Au niveau des limites de cette enquête, l’hétérogénéité des conditions que nous avons
connues lors de la recherche et le temps court de réalisation de l’enquête ne nous ont pas
permis d’effectuer de longues périodes d’observation et de faire coïncider les données
d’observation avec les données des entretiens. Les résultats que nous avons pu récolter ne
fournissent pas les éléments nécessaires pour une analyse exhaustive des pratiques de
l’association et ne se veulent pas conclusifs.

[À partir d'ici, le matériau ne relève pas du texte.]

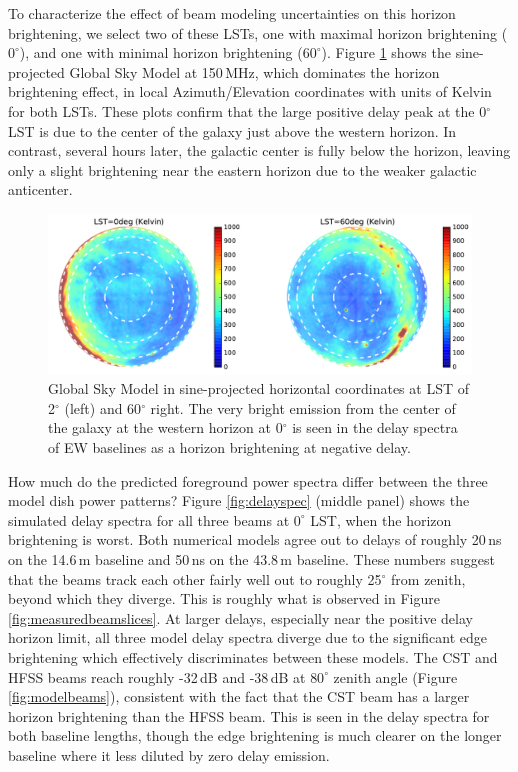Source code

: \documentclass{emulateapj}
\begin{document}
To characterize the effect of beam modeling uncertainties on this horizon brightening, we select two of these LSTs, one with maximal horizon brightening ($0^\circ$), and one with minimal horizon brightening ($60^\circ$). Figure \ref{fig:gsmplots} shows the sine-projected Global Sky Model at 150\,MHz, which dominates the horizon brightening effect, in local Azimuth/Elevation coordinates with units of Kelvin for both LSTs. These plots confirm that the large positive delay peak at the 0$^\circ$ LST is due to the center of the galaxy just above the western horizon. In contrast, several hours later, the galactic center is fully below the horizon, leaving only a slight brightening near the eastern horizon due to the weaker galactic anticenter. 

\begin{figure}[t]
\centering
\includegraphics[width=6in]{gsm_kelvin_LST_2deg_and_62deg.pdf}
\caption{Global Sky Model \citep{gsm} in sine-projected horizontal coordinates at LST of 2$^\circ$ (left) and 60$^\circ$ right. The very bright emission from the center of the galaxy at the western horizon at 0$^\circ$ is seen in the delay spectra of EW baselines as a horizon brightening at negative delay.}
\label{fig:gsmplots}
\end{figure}

How much do the predicted foreground power spectra differ between the three model dish power patterns? Figure \ref{fig:delayspec} (middle panel) shows the simulated delay spectra for all three beams at $0^\circ$ LST, when the horizon brightening is worst. Both numerical models agree out to delays of roughly 20\,ns on the 14.6\,m baseline and 50\,ns on the 43.8\,m baseline. These numbers suggest that the beams track each other fairly well out to roughly 25$^\circ$ from zenith, beyond which they diverge. This is roughly what is observed in Figure \ref{fig:measuredbeamslices}. At larger delays, especially near the positive delay horizon limit, all three model delay spectra diverge due to the significant edge brightening which effectively discriminates between these models. The CST and HFSS beams reach roughly -32\,dB and -38\,dB at $80^\circ$ zenith angle (Figure \ref{fig:modelbeams}), consistent with the fact that the CST beam has a larger horizon brightening than the HFSS beam. This is seen in the delay spectra for both baseline lengths, though the edge brightening is much clearer on the longer baseline where it less diluted by zero delay emission.  
\end{document}
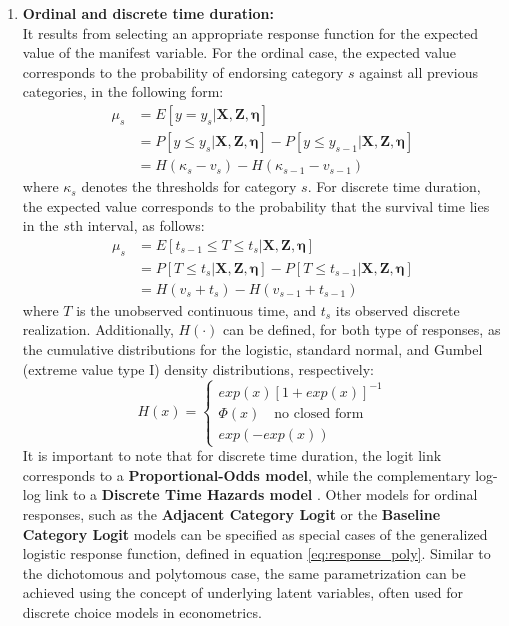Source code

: \begin{enumerate}
	\item \textbf{Ordinal and discrete time duration:} \\
	It results from selecting an appropriate response function for the expected value of the manifest variable. For the ordinal case, the expected value corresponds to the probability of endorsing category $s$ against all previous categories, in the following form:
	\begin{equation} \label{eq:link_ord1}
		\begin{split}
			\mu_{s} &= E[y = y_{s} | \mathbf{X}, \mathbf{Z}, \pmb{\eta}] \\
			&= P[y \leq y_{s} | \mathbf{X}, \mathbf{Z}, \pmb{\eta}] - P[y \leq y_{s-1} | \mathbf{X}, \mathbf{Z}, \pmb{\eta}] \\
			&= H(\kappa_{s} - v_{s}) - H(\kappa_{s-1} - v_{s-1})
		\end{split}
	\end{equation}
	where $\kappa_{s}$ denotes the thresholds for category $s$. For discrete time duration, the expected value corresponds to the probability that the survival time lies in the $s$th interval, as follows:
	\begin{equation} \label{eq:link_ord2}
		\begin{split}
			\mu_{s} &= E[t_{s-1} \leq T \le t_{s} | \mathbf{X}, \mathbf{Z}, \pmb{\eta}] \\
			&= P[T \leq t_{s} | \mathbf{X}, \mathbf{Z}, \pmb{\eta}] - P[T \leq t_{s-1} | \mathbf{X}, \mathbf{Z}, \pmb{\eta}] \\
			&= H(v_{s} + t_{s}) - H(v_{s-1} + t_{s-1})
		\end{split}
	\end{equation}
	where $T$ is the unobserved continuous time, and $t_{s}$ its observed discrete realization. Additionally, $H(\cdot)$ can be defined, for both type of responses, as the cumulative distributions for the logistic, standard normal, and Gumbel (extreme value type I) density  distributions, respectively:
	\begin{equation} \label{eq:response_ord}
	H(x) = 
	\begin{cases}
		exp(x)[1 + exp(x)]^{-1} \\
		\Phi(x) \quad \text{no closed form} \\
		exp(-exp(x))
	\end{cases}
	\end{equation}
	It is important to note that for discrete time duration, the logit link corresponds to a \textbf{Proportional-Odds model}, while the complementary log-log link to a \textbf{Discrete Time Hazards model} \citep{Rabe_et_al_2001}. Other models for ordinal responses, such as the \textbf{Adjacent Category Logit} or the \textbf{Baseline Category Logit} models can be specified as special cases of the generalized logistic response function, defined in equation \ref{eq:response_poly}. Similar to the dichotomous and polytomous case, the same parametrization can be achieved using the concept of underlying latent variables, often used for discrete choice models in econometrics.
	

\end{enumerate}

Au-delà des quelques résultats que nous venons de résumer, cette enquête dans le
cadre de l’Ouscipo fut pour nous particulièrement formatrice, tant sur la pratique de la
sociologie que sur les rapports que celle-ci peut entretenir avec la société. C’est en ce sens que l’on peut évoquer la restitution auprès de IFS. Il nous fallait donc procéder avec attention pour ne pas heurter les acteurs par un langage aux connotations trop critiques. Pour se faire, nous prîmes par exemple la précaution de pas parler de « normalisation » mais plutôt
d’« apprentissages des normes », et de souligner qu’un tel point de vue permettait de mettre en valeur un bien plus large pan de l’action de l’association que ne le fait la notion de mixité
sociale. On peut penser que telle est la direction vers laquelle amène l’Ouscipo : sans
abandonner l’ambition explicative de la sociologie, celle-ci peut également chercher à se
rendre accessible, dans l’espoir que les acteurs puissent s’y reconnaître, fût-ce d’une manière
inattendue.

 

Références citées :

BEAUD Stéphane, WEBER Florence, Le guide de l’enquête de terrain, Paris, La
Découverte, 2010 [1997].
BOURGEOIS Marine, « Choisir les locataires du parc social ? Une approche
ethnographique de la gestion des HLM », Sociologie du travail, 2013 Vol. 55 n° 1, p. 56-75.
CRENSHAW Kimberlé, «Mapping the Margins: Intersectionnality, Identity
Politics, and violence against Women of color », Standford Labour Rewiew, 1991, vol.
43, n° 6, pp. 1241-1299.
DURKHEIM Emile, L’éducation morale, Cours dispensé en 1902-1903 à La
Sorbonne, Paris, Librairie Félix Alcan, 1934.
DUBOIS Vincent, La vie au guichet. Administrer la misère, Paris, 2015 [1999],
Points Essais, 368 p.
FASSIN Didier, FASSIN Eric (dir.), De la question sociale à la question
raciale ?, Paris, La Découverte, 2006, 244 p.
TISSOT Sylvie, « Une « discrimination informelle » ? » Usages du concept de mixité
sociale dans la gestion des attributions de logements HLM », Actes de la recherche en
sciences sociales, 2005/4 n° 159, p. 54-69.

 

[1] Il nous faut remercier les organisateurs du séminaire, Romain Juston, Corentin Durand et Quentin Ravelli. En tant qu’accompagnateur sur notre terrain, l’aide de Corentin Durand, sa disponibilité et ses conseils nous furent tout particulièrement précieux.

[2] On pourrait trouver un prototype de ce type de démarche dans les legal clinics  américaines, récemment importées en France sous le nom d’enseignement clinique du droit ou de clinique juridique.

[3] Les noms des personnes et des structures ont été modifiés.